Неуловимая | страница 26
Но потом ему стало лучше. В период выздоровления ты водила его в поля и в деревню, вы вместе купались в реке. Крестьяне смотрели на девчонку и ее странного спутника, сначала неодобрительно покачивая головами, а потом — с доброй улыбкой. Они видели, с каким терпением, с какой любовью к маленькой птице ты прогуливала своего селезня, который неуклюже семенил за тобой, иногда вспархивая, чтобы догнать тебя, если ты шла слишком быстро, и в конце концов перестали находить в вашей взаимной привязанности что-либо необычное. Конечно, они немного посмеивались над девочкой с птичкой, но делали это без злобы. В глубине души они тебя понимали. Тебя нельзя было не понять: твоя тревога, твоя уязвимость — это тревога и уязвимость, присущие всем человеческим существам, только доведенные до пароксизма. Ты вечно чувствуешь себя виноватой, не зная, в чем состоит твоя вина, но разве ты не видишь, что это вина всех человеческих существ, о которой речь будет идти до самого скончания времен?
Почему же тогда исчез твой селезень? Он следовал за тобой, как тень, и в конце концов все в деревне полюбили его. Кроме разве что твоей тети, которая, как нетрудно было догадаться, сожалела о том, что пошла на поводу у твоей прихоти и находила грязные следы твоего маленького спутника даже на кухне, хотя ты и обматывала его полотенцем, когда отваживалась появляться с ним в местах общего пользования. Ты так и не узнала, что же с ним случилось. Он просто-напросто исчез. Это было твое первое настоящее горе, твой первый траур. Но ты не была удивлена, ибо твой селезень был, по сути дела, существом ирреальным, так же мало приспособленным к этому миру, как и ты сама. У тебя была твоя мама, а он нашел тебя, но на самом деле вы оба были сиротами, одинаково изгнанными из вашей настоящей семьи. Вы были существами случайными, заблудившимися в дебрях повседневного бытия — и потому вы любили друг друга.
В тринадцать лет она пробуждала нежность и казалась забавной.
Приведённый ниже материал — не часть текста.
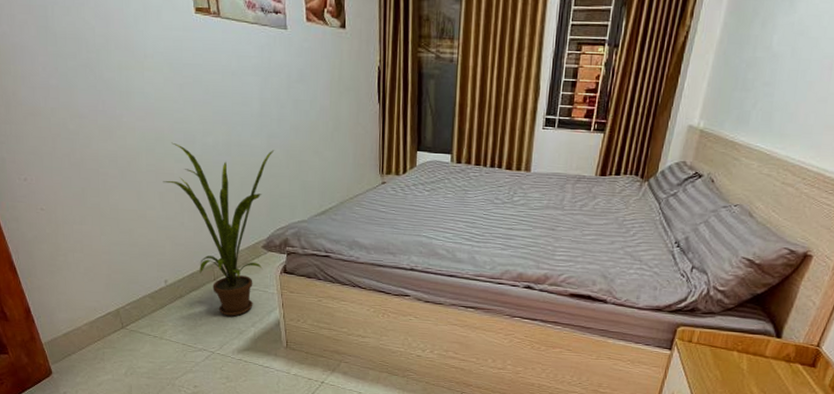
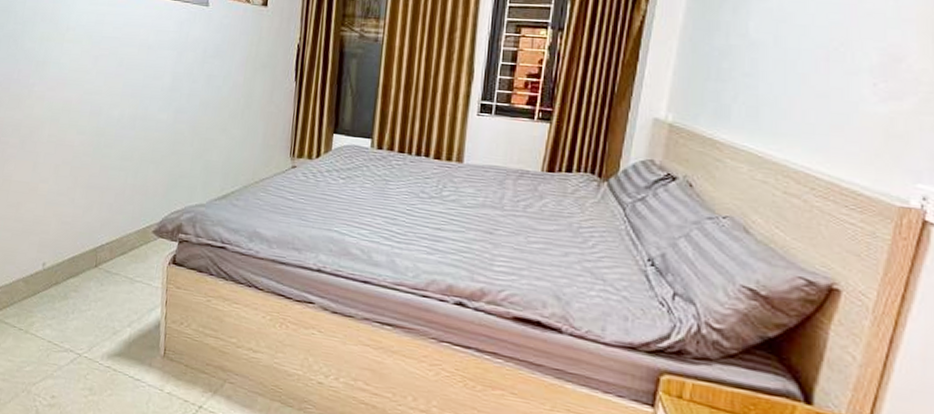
house plant: present [163,142,275,317] -> none [61,113,181,312]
Ей дарили утенка, бесплатно катали на автомобильчиках в аттракционах… Позднее она стала вызывать сильные страсти, у нее появились любовники. Всякий раз — не совсем по ее воле, ибо ей не хватало духа сказать «нет», признаться в том, что она ничего не хочет, что она ничего ни от кого не ждет, и эти любовные истории, порожденные непроизвольным и трогательным зрелищем ее вечного смятения, были все как одна обречены: ее одиночество, ее смутное отвращение к самой себе всегда оказывались сильнее наивных усилий тех, кто пытался принести ей исцеление. И тогда смущение уступало у нее место обиде. Сам того не замечая, любовник вдруг становился для нее противником. Она переставала видеть что бы то ни было, кроме некой довлеющей над ней власти и докучливой ответственности, которую ей навязывали. Чем больше страсти, чем больше искренности и бескорыстия обнаруживал любовник, тем сильнее она чувствовала себя обманутой, загнанной в ловушку. Но одновременно она испытывала и чувство жалости. Ее легко было взволновать. Вплоть до самого момента разрыва отношений она могла с видимым интересом выслушивать то, что говорил собеседник о планах, которые строились для нее, для них обоих. Возможно, она даже пыталась поверить в эти планы. И разумеется, уже испытывала ужасные угрызения совести, когда уже не думала ни о чем другом, кроме как о том, чтобы расстаться, ибо боялась ранить несчастного, который поверил, который все еще верил в их будущее.